Patrick Cain, Enterprise City Schools. Cain was awarded $3,650 for the junior high schools' Science, Technology, Engineering and Math project, and has been in education for over a decade as a mathematics teacher, assistant principal and principal.

Leslie Royer, Carroll High School. Awarded $2,000 for her community food garden. Royer said she loves teaching science at Carroll because she gets to do awesome experiments with brilliant students on a daily basis.

Deborah Owens, WeeCats Preschool. Owens was awarded $2,700 for her WeeCats Sensory Garden. She said she believes that a positive self-image is the main ingredient to a child's success, adding that it is her job as a teacher to make this a priority.

Amy Hatcher, Carroll High School. Hatcher was awarded $1,000 for her Skilled for Life program. She said she loves teaching in this area because it gives her a daily opportunity to promote each student's abilities in a world that highlights their disability. She teaches them to be skilled for life, not just academic success.

Margaret Tyner, College Street Elementary School. Awarded $350 for her Art Bots project. Tyner said she enjoys all the things she learns with and from her students.

Emily Herbert, Zion Chapel High School. Herbert was awarded $400 for her growing STEM project. She said she feels it is her privilege to assist young people as they take on challenges, struggle with them and persist until they overcome them.

Brenda Forti, Fort Rucker Elementary School. Awarded $150 for her measuring tools project. Forti said she gets to interact with the most enthusiastic, exciting and entertaining individuals every day -- her students.

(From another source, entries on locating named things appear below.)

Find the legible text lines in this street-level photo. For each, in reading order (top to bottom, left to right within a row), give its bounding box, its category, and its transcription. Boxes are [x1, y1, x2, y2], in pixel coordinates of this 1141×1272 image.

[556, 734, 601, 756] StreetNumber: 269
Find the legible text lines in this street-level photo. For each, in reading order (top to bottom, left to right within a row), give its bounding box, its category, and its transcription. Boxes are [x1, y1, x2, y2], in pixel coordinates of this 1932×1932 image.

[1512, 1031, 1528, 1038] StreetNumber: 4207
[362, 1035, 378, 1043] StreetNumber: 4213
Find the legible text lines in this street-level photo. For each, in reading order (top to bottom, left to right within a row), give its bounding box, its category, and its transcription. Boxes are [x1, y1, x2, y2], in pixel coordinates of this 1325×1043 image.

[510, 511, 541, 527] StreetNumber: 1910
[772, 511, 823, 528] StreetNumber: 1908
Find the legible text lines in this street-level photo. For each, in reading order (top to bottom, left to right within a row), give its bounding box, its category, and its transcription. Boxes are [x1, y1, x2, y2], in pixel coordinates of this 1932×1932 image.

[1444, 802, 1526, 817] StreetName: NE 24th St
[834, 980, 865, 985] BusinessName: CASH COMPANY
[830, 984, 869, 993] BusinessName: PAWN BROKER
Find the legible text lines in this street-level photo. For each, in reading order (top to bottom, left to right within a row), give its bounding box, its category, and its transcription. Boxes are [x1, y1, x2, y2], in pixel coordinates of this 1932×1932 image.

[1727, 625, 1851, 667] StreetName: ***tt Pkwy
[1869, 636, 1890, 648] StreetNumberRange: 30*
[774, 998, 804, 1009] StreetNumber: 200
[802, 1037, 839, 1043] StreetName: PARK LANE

Donna Lampley, Rucker Boulevard Elementary School. Lampley was awarded $2,225 for her iPads in the Classroom project. She said the reason she loves teaching is because she gets to meet and work with some extraordinary people on a daily basis, and help mold their lives to be the leaders they were born to be.

William Stokes, Dauphin Junior High School. Stokes was awarded $350 for his Dauphin Art project. He said he loves teaching art because it requires students to be both creative and self-disciplined.

Kimberly Barcelona, Fort Rucker Elementary School. Barcelona was awarded $100 for her science support project. She has been teaching second grade at the school for three years, and said she loves bringing the sciences and STEM education alive in the classroom.

Karen Kerfoot, Coppinville Junior High. Awarded $500 for her 360 Classroom. Kerfoot said she loves teaching because she can make a difference in the lives of her students, and she hopes to be the light in their worlds and she loves knowing that she can help them in ways that they don't even realize.

"I challenge you to keep your door open while you are doing great things in your classroom," said Higginbotham. "As an agent of change, you will lead those around you without realizing it. Other teachers will see what you are doing and they will want that for themselves."

The thrift shop plans to continue the grant program, she said.